I was wondering if anyone knows a good online Polish conjugator? 

Thanks ahead =)


----------



## .Jordi.

Hello!

I found this page. I don't know whether it's good or not, but it seems to be OK. You may also like to try this one, just write the verb you want to conjugate and you'll see the endings.


----------



## JakubikF

I've looked at two pages (two verbs) from this first site you mentioned and I've found two mistakes... It does not seem to be a good website.


----------



## JakubikF

ściąg naściąg niech ściągz niech naściągzą ściągze naściągz ściągzmy naściągze ściągzcie naściągzmyLook at it! They write that it is imperative form of "ściągać" (still first site). What is that!?


----------



## fragile1

That looks like big humbug. I tried to find any online conjugator, and I have bed news for you - it seems ther no exist any web site like that.
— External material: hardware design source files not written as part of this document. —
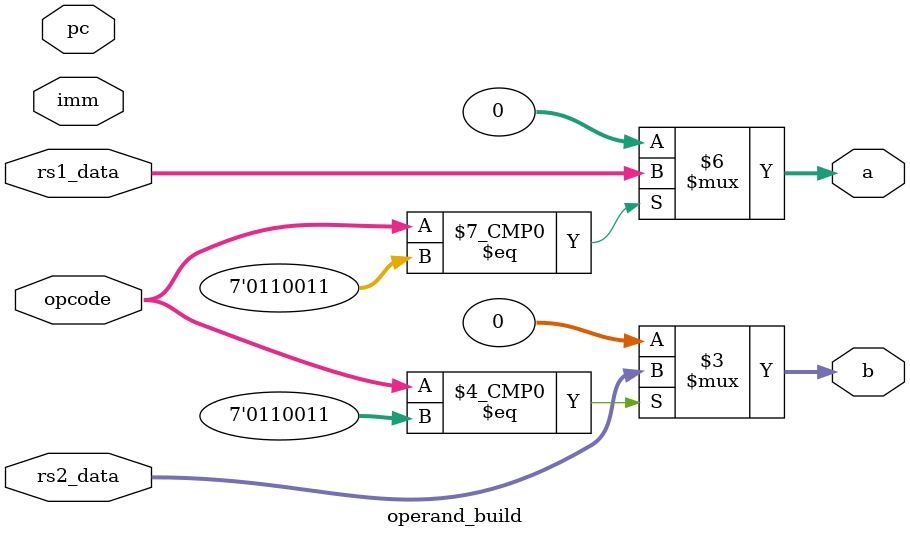
<source format=v>
module operand_build(
	input wire [31:0] rs1_data,
	input wire [31:0] rs2_data,
	
	input wire [31:0] pc,
	input wire [31:0] imm,
	
	input wire [6:0] opcode,
	
	output reg [31:0] a,
	output reg [31:0] b

);

/*
OPDCODES
*/
localparam OP = 6'b0110011;
localparam LOAD = 6'b0000011;
localparam STORE = 6'b0100011;


always @(
	opcode,
	rs1_data,
	rs2_data,
	pc,
	imm
)
begin
	case (opcode)
		OP: begin
			a = rs1_data;
			b = rs2_data;
		end
		default: begin
			a = 32'd0;
			b = 32'd0;
		end
	endcase
end


endmodule
</source>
I think, that our forum could be the best for conjugation problems


----------



## fragile1

"ściągać" 
As conjugation will be like that:
Czas przeszły:
Ja ściagałem/ -łam My ściągaliśmy
Ty ściągałeś/-łaś Wy ściągaliście
On, ona , ono ściągał/-ała,/-ło Oni, one ściągali/ ściągały 
Czas teraźniejszy:
Ja ściagam My ściągamy 
Ty ściągasz Wy ściągacie
On, ona , ono ściąga Oni ściągają
Czas przyszły:
Ja będę ściągał/-ła My będziemy ściągali
Ty będziesz ściagał/-ła Wy będziecie ściągali 
On, ona , ono będzie ściągał/-a/-o Oni będą ściągali, one będą ściągały


----------



## fragile1

imperative form 
Ja niech ściagam (hard to apply)  My ściągajmy!
Ty ściągaj!                               Wy ściągajcie!
On, ona , ono niech ściąga!         Oni niech ściągają!

Hope it helps to understanding


----------



## mcibor

If ściągaj is imperative form, then what is ściągnij ?
Imperative form finite?


----------



## JakubikF

These are to separate imperative forms: first one from "ściągać"(imperfective aspect), latter one - "ściągnąć" (perfective aspect)


----------